#### Reading text
━━━━━━━━━━

With Matt Badiali, editor, S&A Resource Report
Wednesday, April 2, 2008

Q: Even if the U.S. should go into an extended recession and dampen the global markets as well, won't the emerging markets' need for oil and other material commodities continue to boost demand and prices? – L.H.
A: This is the billon-dollar question when it comes to commodities. The United States is far and away the largest economy in the world, so of course, a severe recession would dampen demand for oil and other raw materials.
On the other hand, China and India are cramming decades of industrial revolution and massive infrastructure expansion into the next five to 10 years. From what we've seen so far, this build-out (which requires awesome amounts of raw materials) is offsetting the decline in U.S. demand.
However, speculating on demand is more like gambling than investing. We've got to consider supply constraints...
The mining industry survived on such low prices for so long that now very few new projects are in the pipeline. In addition, some of the industry giants are in decline. For example, metal production from Chile's Codelco, the world's largest copper miner, has fallen for three straight years... and 2008 doesn't look any better.
And new giant projects are suffering from the same higher costs hitting everyone...
The construction estimate to build the Galore Creek mine (NovaGold and Teck Cominco's giant copper and gold project in British Columbia) escalated from $2.5 billion in 2006 to over $5 billion in late 2007. Most of that increase came from the rising price of basic materials like fuel and steel. Also, the cost of Canadian labor rose dramatically on the strength of the Canadian dollar.
However, I think the market is giving us an opportunity. I think we should own the companies that own the best new projects – ones that won't produce anything for the next year or two. Those projects, because of the risk of development and the state of the market, are essentially free right now. (You can read about one of my favorite projects here.)
Q: What is the deal with the "Toronto" and "Venture" stock exchanges? I don't know how to buy stocks on those things. – B.W.
A: I get this question a lot, because many of the world's top mining companies are listed on foreign exchanges. Resource investors who limit themselves to the NYSE, Nasdaq, and AMEX are putting large shackles around their ankles. I often recommend stocks on the Toronto (TSX), Toronto Venture (TSX-V), London Aim (AIM), and Australian (ASX) exchanges.
But few discount brokers will buy these stocks directly on the exchange. While you can work your way through the deal, you often wind up paying huge fees for the service. Starting a position down 25% because of fees is a lousy way to speculate.

━━━━━━━━━━

Copy the part of the commodities Q&A that opens with the words containing "The construction estimate" and closes with "favorite projects here.)", swapping "fuel" for "diesel". Draw only on the commodities Q&A and nothing else.

#### Supplied material
━━━━━━━━━━

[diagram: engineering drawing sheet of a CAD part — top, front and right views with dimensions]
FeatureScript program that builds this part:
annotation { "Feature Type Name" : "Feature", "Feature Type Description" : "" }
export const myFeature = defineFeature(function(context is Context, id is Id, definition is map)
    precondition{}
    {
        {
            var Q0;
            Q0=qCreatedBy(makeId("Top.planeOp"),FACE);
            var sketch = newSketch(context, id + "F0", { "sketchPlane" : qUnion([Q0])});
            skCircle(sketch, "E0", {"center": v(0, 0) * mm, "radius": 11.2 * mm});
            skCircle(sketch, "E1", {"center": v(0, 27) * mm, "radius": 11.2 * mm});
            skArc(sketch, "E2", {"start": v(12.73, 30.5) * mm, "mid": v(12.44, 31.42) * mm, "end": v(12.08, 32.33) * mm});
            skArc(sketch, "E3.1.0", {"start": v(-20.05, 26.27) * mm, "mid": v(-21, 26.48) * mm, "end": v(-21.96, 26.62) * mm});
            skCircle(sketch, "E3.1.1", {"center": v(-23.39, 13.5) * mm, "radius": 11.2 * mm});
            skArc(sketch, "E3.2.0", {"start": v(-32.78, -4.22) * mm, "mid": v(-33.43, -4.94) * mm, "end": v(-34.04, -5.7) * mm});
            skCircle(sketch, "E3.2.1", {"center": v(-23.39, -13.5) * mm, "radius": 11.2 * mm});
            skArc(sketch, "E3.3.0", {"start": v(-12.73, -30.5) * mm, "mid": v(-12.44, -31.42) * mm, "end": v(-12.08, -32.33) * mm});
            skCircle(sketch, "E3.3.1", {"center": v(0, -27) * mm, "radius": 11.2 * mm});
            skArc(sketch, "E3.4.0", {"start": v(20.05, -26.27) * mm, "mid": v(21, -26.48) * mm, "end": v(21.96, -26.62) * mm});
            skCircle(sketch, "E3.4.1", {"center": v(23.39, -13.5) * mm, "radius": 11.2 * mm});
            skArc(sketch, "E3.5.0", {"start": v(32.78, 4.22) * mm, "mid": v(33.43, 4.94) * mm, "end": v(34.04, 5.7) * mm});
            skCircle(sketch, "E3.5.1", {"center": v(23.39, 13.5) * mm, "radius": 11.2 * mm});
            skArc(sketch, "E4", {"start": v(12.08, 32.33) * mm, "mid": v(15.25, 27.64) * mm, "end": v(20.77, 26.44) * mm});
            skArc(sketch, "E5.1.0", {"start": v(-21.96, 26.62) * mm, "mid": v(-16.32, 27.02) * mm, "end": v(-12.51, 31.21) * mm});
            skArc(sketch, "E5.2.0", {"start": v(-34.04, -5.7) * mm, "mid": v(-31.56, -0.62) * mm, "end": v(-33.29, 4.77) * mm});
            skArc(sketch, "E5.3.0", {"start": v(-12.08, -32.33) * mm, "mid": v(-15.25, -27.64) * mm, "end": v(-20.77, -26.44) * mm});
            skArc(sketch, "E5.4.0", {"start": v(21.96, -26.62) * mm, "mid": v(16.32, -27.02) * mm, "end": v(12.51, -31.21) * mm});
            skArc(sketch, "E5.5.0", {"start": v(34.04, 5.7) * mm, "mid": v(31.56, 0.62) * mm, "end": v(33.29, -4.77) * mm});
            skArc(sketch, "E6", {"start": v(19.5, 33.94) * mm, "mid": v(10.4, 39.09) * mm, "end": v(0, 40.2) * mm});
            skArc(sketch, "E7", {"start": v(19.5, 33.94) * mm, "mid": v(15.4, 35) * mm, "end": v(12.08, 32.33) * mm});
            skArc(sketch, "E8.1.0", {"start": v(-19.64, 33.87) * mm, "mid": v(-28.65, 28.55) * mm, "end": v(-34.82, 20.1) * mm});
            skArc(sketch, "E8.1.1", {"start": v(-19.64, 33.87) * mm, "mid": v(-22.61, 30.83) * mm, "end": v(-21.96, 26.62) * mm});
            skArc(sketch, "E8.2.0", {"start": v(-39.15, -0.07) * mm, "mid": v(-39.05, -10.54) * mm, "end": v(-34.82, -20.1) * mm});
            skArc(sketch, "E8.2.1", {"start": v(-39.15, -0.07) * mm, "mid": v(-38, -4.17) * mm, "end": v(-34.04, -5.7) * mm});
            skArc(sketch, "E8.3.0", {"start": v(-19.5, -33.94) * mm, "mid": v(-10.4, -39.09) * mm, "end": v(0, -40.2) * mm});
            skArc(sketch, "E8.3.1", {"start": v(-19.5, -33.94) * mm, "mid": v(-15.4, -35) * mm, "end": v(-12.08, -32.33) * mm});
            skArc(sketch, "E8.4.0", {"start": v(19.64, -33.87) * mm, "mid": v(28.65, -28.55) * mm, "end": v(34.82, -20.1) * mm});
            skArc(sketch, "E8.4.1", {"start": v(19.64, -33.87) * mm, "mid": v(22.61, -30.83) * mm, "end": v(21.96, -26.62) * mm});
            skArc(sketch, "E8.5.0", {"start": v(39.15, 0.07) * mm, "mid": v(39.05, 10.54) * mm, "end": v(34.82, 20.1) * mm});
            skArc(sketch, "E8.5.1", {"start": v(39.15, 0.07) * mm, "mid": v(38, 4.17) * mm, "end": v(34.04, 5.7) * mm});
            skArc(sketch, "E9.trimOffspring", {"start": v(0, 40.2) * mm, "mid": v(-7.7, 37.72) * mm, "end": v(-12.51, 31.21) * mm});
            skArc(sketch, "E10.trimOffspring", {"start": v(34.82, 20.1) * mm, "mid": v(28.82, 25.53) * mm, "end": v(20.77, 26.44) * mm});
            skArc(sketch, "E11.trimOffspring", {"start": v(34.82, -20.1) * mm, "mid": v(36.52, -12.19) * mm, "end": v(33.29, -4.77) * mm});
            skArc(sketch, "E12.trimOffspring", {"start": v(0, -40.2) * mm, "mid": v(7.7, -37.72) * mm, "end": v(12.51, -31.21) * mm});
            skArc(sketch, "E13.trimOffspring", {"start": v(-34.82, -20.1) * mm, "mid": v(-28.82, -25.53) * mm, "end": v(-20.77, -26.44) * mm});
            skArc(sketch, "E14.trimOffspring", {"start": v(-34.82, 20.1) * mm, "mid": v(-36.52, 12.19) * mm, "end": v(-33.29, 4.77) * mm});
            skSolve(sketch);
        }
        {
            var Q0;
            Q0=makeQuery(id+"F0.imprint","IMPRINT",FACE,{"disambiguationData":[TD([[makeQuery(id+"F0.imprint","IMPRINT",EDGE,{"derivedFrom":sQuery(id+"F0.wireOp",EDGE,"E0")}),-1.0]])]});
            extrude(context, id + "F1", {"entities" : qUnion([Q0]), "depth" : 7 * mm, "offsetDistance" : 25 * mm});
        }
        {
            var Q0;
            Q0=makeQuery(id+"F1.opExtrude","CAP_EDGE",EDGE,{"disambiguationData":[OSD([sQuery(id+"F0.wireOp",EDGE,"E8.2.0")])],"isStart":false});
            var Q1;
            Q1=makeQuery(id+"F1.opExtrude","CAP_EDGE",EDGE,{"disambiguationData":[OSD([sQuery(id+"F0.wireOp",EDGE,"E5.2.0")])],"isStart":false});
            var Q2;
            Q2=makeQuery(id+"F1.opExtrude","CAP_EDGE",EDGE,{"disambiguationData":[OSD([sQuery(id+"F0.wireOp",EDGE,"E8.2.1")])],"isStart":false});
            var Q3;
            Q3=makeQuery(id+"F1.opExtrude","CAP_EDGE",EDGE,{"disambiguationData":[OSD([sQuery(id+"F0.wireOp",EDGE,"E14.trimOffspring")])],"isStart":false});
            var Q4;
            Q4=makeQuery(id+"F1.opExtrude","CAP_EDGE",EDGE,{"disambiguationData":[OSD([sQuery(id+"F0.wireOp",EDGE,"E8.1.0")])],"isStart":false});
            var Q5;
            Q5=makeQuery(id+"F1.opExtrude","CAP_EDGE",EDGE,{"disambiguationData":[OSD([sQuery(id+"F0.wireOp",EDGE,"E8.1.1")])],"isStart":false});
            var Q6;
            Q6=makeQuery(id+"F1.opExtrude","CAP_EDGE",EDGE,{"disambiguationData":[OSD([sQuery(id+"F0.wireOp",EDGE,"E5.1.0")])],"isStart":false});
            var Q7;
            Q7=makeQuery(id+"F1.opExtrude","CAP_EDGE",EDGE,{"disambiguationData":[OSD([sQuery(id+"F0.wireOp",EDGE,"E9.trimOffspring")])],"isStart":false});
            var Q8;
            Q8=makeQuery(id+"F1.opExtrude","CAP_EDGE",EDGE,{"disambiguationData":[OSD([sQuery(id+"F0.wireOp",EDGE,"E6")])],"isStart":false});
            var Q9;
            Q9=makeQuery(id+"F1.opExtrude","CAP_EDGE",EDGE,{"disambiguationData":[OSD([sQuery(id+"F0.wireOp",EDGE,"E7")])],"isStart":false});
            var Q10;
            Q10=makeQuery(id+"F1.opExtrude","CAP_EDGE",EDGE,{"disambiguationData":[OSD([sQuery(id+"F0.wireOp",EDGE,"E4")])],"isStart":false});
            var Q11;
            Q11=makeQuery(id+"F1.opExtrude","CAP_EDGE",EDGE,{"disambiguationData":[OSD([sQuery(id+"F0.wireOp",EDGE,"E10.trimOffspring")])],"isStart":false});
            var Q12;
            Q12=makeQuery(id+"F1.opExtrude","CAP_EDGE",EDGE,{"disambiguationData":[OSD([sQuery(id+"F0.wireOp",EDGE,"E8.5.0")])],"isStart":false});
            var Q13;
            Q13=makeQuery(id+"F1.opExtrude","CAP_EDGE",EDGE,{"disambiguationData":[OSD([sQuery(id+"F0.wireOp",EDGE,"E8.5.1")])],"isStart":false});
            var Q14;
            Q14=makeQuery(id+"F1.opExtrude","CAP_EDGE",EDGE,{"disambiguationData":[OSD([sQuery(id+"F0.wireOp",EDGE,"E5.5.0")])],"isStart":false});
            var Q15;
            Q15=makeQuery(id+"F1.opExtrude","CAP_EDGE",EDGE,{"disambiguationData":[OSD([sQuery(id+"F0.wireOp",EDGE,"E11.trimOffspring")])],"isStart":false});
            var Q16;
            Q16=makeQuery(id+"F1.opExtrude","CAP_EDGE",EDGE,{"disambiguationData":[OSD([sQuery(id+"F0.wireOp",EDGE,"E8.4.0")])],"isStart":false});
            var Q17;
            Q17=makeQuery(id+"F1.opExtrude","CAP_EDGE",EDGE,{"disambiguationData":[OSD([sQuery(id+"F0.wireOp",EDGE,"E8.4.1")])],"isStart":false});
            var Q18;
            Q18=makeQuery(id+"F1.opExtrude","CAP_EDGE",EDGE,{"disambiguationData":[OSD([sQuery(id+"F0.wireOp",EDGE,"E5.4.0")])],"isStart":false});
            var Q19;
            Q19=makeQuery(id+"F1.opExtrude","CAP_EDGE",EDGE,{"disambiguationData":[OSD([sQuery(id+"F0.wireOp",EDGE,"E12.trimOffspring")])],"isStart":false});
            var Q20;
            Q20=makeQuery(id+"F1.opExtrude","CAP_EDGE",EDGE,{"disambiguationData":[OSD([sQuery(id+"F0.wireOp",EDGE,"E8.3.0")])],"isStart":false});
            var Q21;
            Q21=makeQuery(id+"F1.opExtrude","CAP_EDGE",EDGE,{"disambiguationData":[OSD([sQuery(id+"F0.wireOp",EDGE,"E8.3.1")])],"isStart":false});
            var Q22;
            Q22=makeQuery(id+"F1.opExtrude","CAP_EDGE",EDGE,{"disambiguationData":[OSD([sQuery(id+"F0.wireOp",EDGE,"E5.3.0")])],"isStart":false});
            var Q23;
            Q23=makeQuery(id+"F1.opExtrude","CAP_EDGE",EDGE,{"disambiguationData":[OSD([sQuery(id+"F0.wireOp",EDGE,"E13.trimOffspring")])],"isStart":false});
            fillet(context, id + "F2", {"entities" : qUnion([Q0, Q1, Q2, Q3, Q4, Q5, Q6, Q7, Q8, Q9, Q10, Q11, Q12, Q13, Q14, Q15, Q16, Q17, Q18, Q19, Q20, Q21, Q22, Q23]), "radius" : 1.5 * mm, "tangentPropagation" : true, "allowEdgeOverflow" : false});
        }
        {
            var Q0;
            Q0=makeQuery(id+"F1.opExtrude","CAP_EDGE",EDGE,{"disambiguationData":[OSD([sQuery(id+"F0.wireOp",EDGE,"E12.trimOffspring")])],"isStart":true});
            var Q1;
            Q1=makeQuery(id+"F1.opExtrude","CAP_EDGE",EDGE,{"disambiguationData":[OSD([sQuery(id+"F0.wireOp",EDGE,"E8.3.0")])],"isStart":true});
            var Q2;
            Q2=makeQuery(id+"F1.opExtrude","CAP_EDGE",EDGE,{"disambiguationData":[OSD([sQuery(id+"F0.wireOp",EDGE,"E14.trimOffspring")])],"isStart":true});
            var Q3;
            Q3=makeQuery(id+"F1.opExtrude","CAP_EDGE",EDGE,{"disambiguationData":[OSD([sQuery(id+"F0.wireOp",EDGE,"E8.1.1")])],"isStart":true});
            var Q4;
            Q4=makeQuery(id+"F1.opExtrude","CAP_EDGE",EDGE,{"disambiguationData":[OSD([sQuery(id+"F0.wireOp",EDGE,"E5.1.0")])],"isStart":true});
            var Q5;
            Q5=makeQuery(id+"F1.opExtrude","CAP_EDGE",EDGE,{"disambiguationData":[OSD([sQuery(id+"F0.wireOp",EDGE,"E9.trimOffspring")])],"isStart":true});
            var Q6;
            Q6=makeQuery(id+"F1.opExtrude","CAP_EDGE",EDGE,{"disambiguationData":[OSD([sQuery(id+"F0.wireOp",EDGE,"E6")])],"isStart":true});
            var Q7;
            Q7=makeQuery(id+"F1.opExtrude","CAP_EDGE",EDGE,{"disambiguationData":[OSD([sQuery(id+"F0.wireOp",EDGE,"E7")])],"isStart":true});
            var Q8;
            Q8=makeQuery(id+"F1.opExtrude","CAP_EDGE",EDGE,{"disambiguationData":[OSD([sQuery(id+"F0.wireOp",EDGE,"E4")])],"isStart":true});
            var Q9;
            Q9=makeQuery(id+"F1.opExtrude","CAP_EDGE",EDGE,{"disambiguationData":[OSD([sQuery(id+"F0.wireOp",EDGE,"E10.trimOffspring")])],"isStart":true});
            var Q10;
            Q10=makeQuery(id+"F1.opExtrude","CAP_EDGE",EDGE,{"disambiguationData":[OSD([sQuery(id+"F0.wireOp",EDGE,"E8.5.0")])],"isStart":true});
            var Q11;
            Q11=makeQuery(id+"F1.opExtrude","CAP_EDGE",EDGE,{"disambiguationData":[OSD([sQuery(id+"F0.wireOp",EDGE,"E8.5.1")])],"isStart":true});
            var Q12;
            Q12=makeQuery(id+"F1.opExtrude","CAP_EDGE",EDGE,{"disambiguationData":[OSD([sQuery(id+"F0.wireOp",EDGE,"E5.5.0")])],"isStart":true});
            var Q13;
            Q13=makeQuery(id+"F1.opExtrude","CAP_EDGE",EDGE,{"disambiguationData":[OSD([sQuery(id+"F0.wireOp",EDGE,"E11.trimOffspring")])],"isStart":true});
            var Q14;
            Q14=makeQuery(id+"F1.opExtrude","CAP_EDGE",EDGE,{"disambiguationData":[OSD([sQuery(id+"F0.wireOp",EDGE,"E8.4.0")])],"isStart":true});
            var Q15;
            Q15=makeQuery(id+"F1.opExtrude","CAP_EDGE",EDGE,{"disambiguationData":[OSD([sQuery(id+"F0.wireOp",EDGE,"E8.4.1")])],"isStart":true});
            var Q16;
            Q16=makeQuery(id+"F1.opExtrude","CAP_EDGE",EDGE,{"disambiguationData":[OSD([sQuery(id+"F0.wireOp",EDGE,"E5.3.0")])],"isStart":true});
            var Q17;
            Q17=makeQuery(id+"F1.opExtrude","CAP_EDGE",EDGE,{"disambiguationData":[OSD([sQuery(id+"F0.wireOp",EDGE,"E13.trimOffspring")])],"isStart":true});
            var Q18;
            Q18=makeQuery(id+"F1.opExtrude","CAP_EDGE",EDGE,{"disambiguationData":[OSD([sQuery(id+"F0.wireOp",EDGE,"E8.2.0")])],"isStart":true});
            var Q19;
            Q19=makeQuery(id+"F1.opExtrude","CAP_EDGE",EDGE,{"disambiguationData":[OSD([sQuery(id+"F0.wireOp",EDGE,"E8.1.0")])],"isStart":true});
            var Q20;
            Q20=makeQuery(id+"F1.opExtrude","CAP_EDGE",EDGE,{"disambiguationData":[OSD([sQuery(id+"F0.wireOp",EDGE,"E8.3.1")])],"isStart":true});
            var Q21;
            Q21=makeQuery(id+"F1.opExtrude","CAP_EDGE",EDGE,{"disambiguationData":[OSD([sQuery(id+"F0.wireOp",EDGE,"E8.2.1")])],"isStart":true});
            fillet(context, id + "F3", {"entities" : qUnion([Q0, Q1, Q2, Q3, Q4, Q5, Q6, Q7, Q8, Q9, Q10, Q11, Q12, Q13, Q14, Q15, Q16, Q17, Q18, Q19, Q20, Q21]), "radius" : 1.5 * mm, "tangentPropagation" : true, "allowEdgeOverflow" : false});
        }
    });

━━━━━━━━━━

#### Exercise output
The construction estimate to build the Galore Creek mine (NovaGold and Teck Cominco's giant copper and gold project in British Columbia) escalated from $2.5 billion in 2006 to over $5 billion in late 2007. Most of that increase came from the rising price of basic materials like diesel and steel. Also, the cost of Canadian labor rose dramatically on the strength of the Canadian dollar.
However, I think the market is giving us an opportunity. I think we should own the companies that own the best new projects – ones that won't produce anything for the next year or two. Those projects, because of the risk of development and the state of the market, are essentially free right now. (You can read about one of my favorite projects here.)